EXERCISE AIM:
Which lines in the entries below contain the word "serão"? Pull out each of those lines.

*** RECORDS FOR THE TASK Section Begins ***

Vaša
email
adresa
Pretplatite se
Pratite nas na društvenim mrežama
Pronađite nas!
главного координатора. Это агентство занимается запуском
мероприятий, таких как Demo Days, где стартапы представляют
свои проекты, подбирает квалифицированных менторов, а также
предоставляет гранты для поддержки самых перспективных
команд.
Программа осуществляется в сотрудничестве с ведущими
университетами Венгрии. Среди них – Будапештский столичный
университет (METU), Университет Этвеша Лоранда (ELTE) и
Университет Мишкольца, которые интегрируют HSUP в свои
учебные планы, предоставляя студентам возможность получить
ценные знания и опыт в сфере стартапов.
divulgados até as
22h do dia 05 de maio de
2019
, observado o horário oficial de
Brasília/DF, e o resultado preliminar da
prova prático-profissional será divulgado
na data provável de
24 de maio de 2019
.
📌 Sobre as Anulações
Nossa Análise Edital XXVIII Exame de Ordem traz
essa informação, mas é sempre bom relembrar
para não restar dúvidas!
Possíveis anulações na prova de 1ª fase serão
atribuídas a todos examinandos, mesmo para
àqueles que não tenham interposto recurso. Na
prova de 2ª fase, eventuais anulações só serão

*** RECORDS FOR THE TASK Section Ends ***
*** RECORDS FOR THE TASK Section Begins ***

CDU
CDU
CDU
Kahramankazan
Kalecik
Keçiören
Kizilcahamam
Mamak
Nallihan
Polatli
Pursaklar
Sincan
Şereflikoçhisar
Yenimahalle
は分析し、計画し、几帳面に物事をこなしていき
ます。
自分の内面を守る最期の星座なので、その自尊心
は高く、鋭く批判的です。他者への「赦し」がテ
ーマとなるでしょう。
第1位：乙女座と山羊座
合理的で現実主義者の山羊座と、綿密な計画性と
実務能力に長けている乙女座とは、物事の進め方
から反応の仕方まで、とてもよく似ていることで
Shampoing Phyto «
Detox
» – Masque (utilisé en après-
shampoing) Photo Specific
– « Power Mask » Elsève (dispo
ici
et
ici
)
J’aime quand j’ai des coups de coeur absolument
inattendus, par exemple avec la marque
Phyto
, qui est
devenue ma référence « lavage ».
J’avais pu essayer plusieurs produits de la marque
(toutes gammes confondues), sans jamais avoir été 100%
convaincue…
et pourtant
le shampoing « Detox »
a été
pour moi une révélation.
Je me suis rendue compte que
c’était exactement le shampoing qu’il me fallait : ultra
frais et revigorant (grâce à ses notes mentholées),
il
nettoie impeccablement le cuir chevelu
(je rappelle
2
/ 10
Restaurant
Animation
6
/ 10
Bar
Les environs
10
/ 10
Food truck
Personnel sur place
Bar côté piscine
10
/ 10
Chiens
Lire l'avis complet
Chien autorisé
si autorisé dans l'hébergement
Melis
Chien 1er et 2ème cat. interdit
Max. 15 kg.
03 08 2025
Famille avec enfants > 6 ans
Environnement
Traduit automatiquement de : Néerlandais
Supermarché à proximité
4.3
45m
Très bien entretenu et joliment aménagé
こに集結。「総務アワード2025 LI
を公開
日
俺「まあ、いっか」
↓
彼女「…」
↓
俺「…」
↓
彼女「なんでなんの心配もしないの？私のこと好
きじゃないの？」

*** RECORDS FOR THE TASK Section Ends ***

RESPONSE TO THE TASK:
Possíveis anulações na prova de 1ª fase serão
prova de 2ª fase, eventuais anulações só serão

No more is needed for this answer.